Nur vage erinnerte ich mich an das Treffen. An Pascal und sein diabolisches Lachen. Ich erinnerte mich an das muffige Restaurant, Teller voller bunter Speisen und die Drohung. Ich wollte fliehen. Weg von diesem Ort, weg von meinem Peiniger, doch ich war ihnen schutzlos ausgeliefert. Sie hatten mich wohl überwältigt. Chloroform? Schon möglich, es würde die Reaktion meines Schädels erklären.
Panik stieg in mir auf. Mein Schicksl lag in Pascals Hand. Ich gehörte wieder ganz alleine ihm, so hatte er es sich vorgestellt. Wie pervers.

Irgendwie musste ich mich beruhigen.
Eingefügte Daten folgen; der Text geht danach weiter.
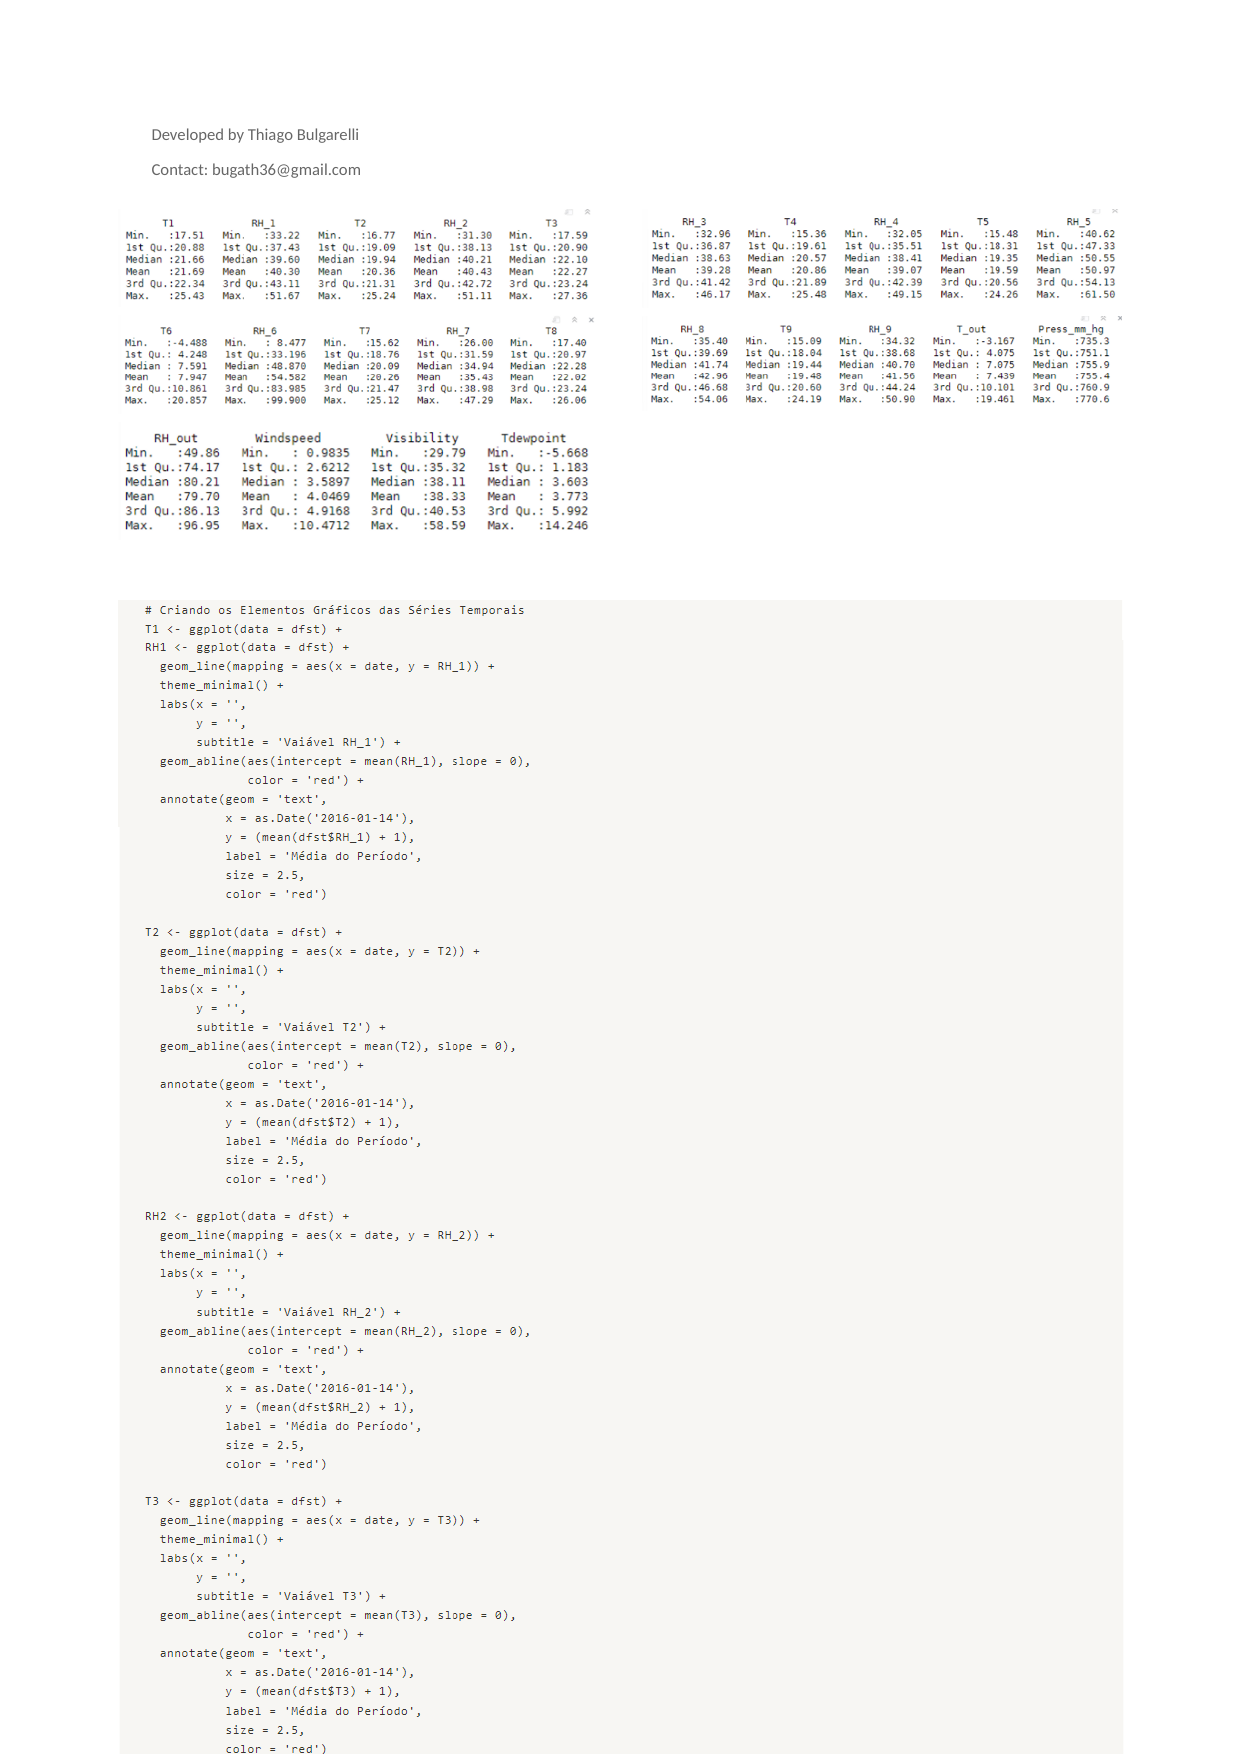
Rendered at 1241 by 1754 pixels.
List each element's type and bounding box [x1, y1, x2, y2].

picture [118, 600, 1124, 1754]
picture [118, 209, 1123, 542]
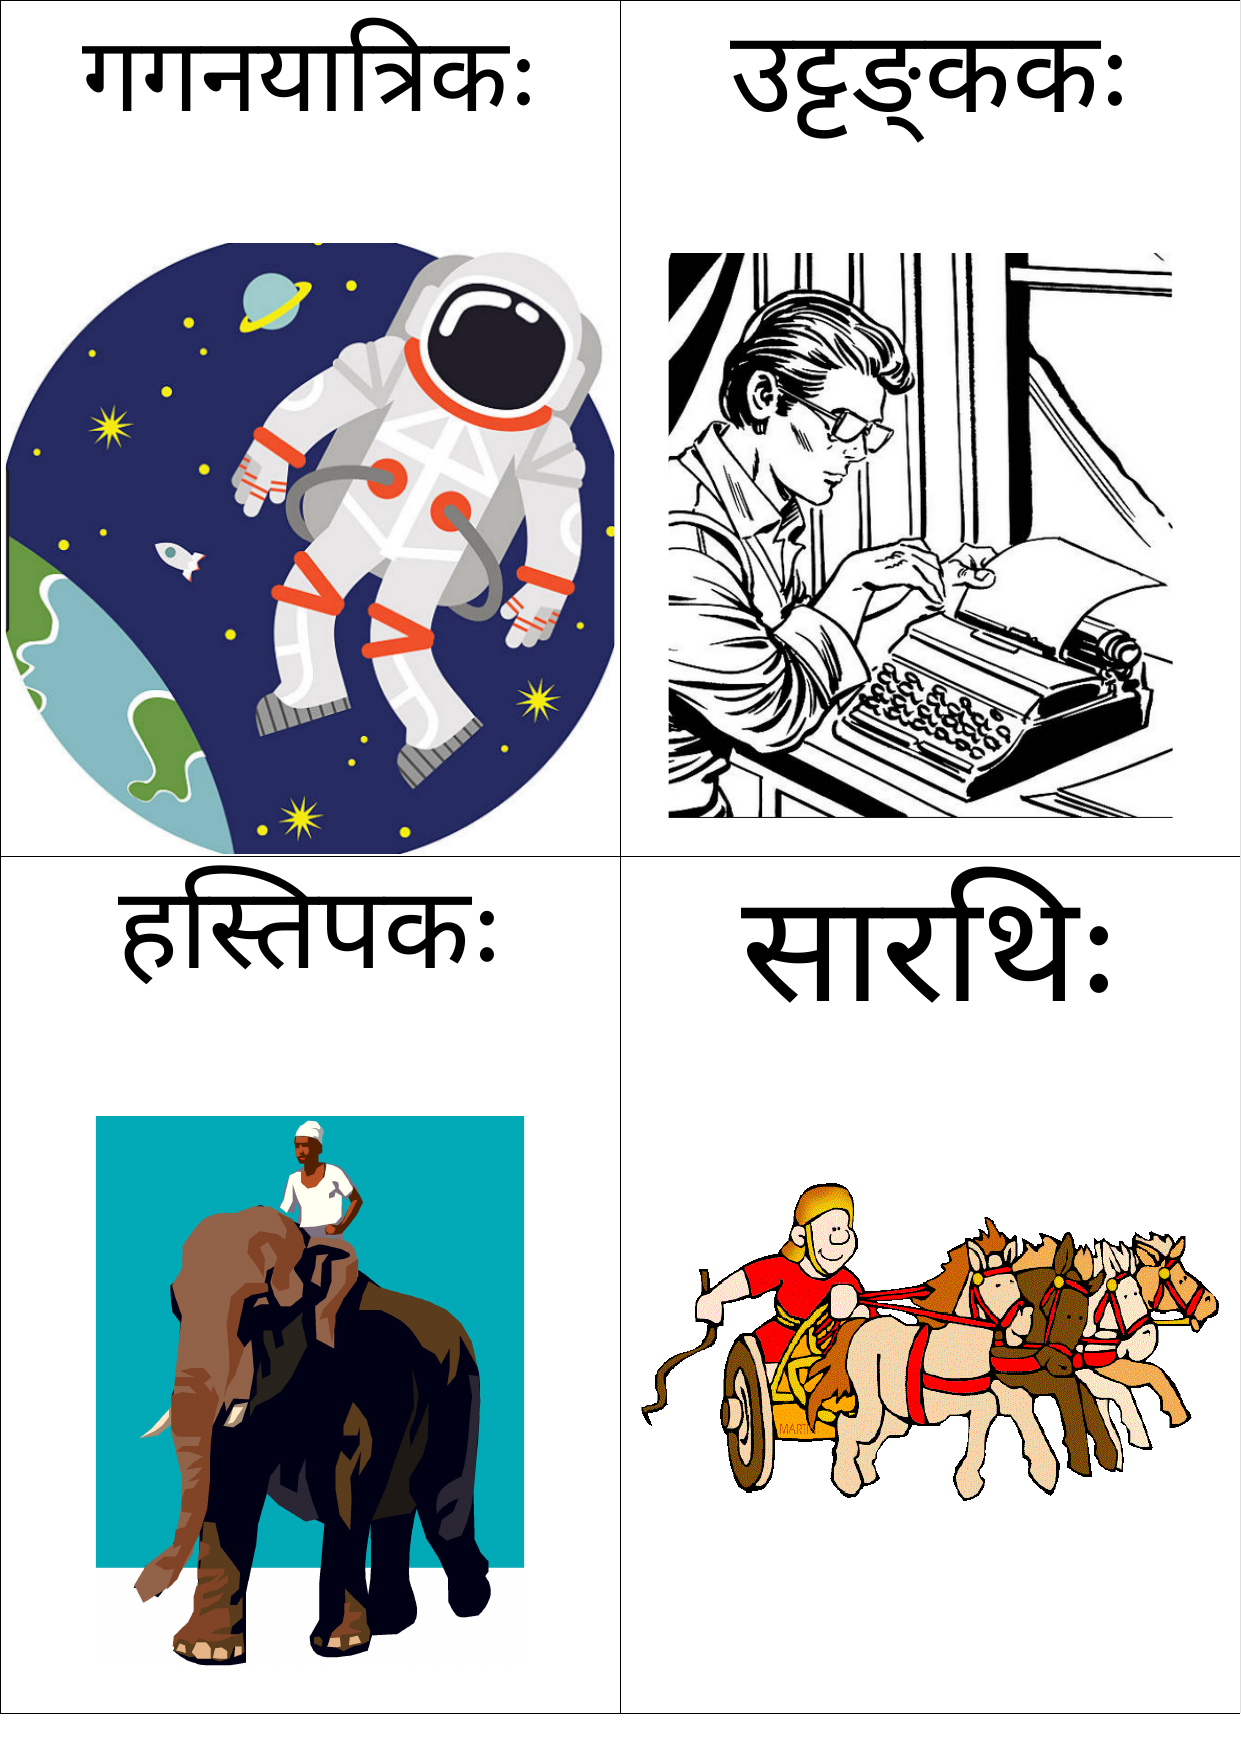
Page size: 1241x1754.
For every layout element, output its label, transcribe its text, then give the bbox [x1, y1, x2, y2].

picture [668, 253, 1173, 818]
table_cell सारथिः [621, 857, 1240, 1712]
picture [95, 1116, 525, 1667]
picture [5, 243, 615, 854]
table_cell हस्तिपकः [1, 857, 620, 1712]
picture [639, 1164, 1224, 1510]
table_cell गगनयात्रिकः [1, 1, 620, 856]
table_cell उट्टङ्ककः [621, 1, 1240, 856]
Schon einmal war ich ihm entkommen und hatte mir zumindest für drei Jahre meine Freiheit erkämpft. Nun galt es einen kühlen Kopf zu bewahren. Motiviert verlagerte ich mein Gewicht auf die Seite und drehte mich ein Stück, bis ich meine Position in den Vierfüßlerstand geändert hatte. Die Schmerzen ignorierend schob ich ein Bein nach vorne und stand auf. Sofort begann ich zu wanken und wäre beinahe umgefallen, doch geistesgegenwärtig verbreiterte ich meinen Stand bis ich die Blance wiedergefunden hatte. Vorwärtsbewegen konnte ich mich nur mit kleinen Schritten, doch ich hatte ein Ziel vor Augen. Als ich sie erreichte, stützte ich mich gegen die Wand und tastete sie Zentimeter für Zentimeter ab. Irgendwo würde ich einen Lichtschalter finden, eine Tür, irgendwas!
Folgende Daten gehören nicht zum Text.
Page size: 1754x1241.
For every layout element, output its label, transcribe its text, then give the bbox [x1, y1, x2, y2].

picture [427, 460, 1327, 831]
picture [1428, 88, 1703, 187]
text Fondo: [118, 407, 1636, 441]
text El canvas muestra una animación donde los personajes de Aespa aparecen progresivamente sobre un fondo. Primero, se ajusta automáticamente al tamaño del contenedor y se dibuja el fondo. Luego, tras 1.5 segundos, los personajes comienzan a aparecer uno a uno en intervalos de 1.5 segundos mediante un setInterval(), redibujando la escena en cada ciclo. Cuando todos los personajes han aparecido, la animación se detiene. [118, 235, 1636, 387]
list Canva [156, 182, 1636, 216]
Wild entschlossen arbeitete ich alle Seiten des dämmrigen Raums ab. Die kühle glatte Oberfläche veränderte ihre Struktur erst, als ich schon fast die Hoffnung verloren hatte. Meine Finger ertasteten eine raue hölzerne Schicht. Erleichtert sog ich die Luft ein und griff nach der Klinke. Dann die Enttäuschung. Abgeschlossen! Wie sollte es auch anders sein?

Ich begann mit den Fäusten auf die Tür einzuschlagen und schrie aus Leibeskräften. Jemand musste kommen und mir sagen was passiert war. Egal wer, wenn es sein musste, dann sogar Pascal.

Eine lange Zeit tat sich nichts. Kein Laut, außer meinen eigenen kehligen Schreien, war zu hören. Geschlagen, zog ich mich bereits zurück, doch dann hörte ich eine Tür in weiter Ferne, so als würde jemand einen Riegel aufschieben. Gespannt sah ich in Richtung meiner Tür, hoffte ein menschliches Gesicht zu erblicken. Schritte näherten sich meinem Gefängnis. Die Zeit stand still. Dann ein Schlüssel, der ins Schloss gesteckt wurde. Schemenhaft erkannte ich die Bewegung der Klinke, dann schwang die Tür auf, wie der Flügel eines gigantischen Adlers.